Prohibited substance cases under FEI anti-doping rules 

26 Apr 2017

The FEI has announced two adverse analytical findings involving prohibited substances.

The cases involve the use of Sparteine and Paracetemol, which are *Banned Substances under the FEI’s Equine Anti-Doping and Controlled Medication Regulations (EADCMRs).

The athletes listed below have been provisionally suspended from the date of notification (18 April 2017) until the FEI Tribunal renders a decision. The horses, also listed below, have been provisionally suspended for two months:

Horse: Blaze of Glory II (FEI ID 103LD21/GBR)
Person Responsible: Henry Turrell (FEI ID 10012428/GBR)
Event: CSI3* - Vilamoura (POR), 6-12.03.2017
Prohibited Substance: Sparteine

Horse: Chanel Van De Zeshoek (FEI ID 103GA48/RSA)
Person Responsible: Jeanne Engela (FEI ID 10073226/RSA)
Event: CSI1*-W - Polokwane (RSA), 31.08-04.09.2016
Prohibited Substance: Paracetemol

Details on these cases can be found here. Information on the substances is available on the searchable FEI Equine Prohibited Substances Database.

*Notes to Editors:

The FEI’s Prohibited Substances List is divided into two sections - Controlled Medication and *Banned Substances. Controlled Medication substances are those that are regularly used to treat horses, but which must have been cleared from the horse’s system by the time of competition.
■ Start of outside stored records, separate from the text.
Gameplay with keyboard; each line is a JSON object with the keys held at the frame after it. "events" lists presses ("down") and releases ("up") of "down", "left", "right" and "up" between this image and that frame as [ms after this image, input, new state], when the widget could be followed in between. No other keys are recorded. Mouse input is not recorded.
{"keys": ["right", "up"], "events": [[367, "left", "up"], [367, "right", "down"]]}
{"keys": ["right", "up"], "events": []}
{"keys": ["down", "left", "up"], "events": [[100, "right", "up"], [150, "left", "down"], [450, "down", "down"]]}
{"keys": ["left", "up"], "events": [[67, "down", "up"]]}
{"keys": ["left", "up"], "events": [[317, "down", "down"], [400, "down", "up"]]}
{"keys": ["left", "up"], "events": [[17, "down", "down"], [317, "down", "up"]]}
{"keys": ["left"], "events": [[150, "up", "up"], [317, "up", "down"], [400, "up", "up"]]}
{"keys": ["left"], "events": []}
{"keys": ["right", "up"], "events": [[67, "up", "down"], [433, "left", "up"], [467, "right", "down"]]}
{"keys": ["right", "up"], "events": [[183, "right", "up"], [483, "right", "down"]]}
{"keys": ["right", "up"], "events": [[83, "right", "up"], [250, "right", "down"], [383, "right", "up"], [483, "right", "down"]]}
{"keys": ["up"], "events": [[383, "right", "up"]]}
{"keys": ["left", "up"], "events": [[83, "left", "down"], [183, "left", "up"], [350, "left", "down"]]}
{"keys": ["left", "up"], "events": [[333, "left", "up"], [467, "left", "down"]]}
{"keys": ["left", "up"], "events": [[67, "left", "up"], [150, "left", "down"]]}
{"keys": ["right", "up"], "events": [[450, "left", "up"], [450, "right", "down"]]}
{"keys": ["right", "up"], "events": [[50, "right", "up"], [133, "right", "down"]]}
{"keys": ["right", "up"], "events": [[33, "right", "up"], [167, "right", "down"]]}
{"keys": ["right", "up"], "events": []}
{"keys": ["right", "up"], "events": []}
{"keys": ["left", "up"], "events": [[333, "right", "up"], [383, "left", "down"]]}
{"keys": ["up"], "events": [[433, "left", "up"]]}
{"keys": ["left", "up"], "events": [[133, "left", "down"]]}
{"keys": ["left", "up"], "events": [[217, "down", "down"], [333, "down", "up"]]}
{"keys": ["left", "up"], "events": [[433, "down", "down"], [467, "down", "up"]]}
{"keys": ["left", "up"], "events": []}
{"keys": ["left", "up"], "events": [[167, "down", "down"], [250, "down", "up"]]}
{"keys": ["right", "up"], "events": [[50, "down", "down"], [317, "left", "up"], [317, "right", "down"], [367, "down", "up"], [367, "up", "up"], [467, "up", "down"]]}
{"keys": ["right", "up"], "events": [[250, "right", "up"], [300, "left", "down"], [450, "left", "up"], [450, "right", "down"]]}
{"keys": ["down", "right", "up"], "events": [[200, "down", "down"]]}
Banned (doping) substances should never be found in the body of the horse.

In the case of an adverse analytical finding for a Banned Substance, the Person Responsible (PR) is automatically provisionally suspended from the date of notification. The horse is suspended for two months. In the case of a positive for a specified substance, provisional suspension is not automatic.

The FEI has also introduced the concept of Specified Substances. Specified Substances should not in any way be considered less important or less dangerous than other Prohibited Substances. Rather, they are simply substances which are more likely to have been ingested by horses for a purpose other than the enhancement of sport performance, for example, through a contaminated food substance.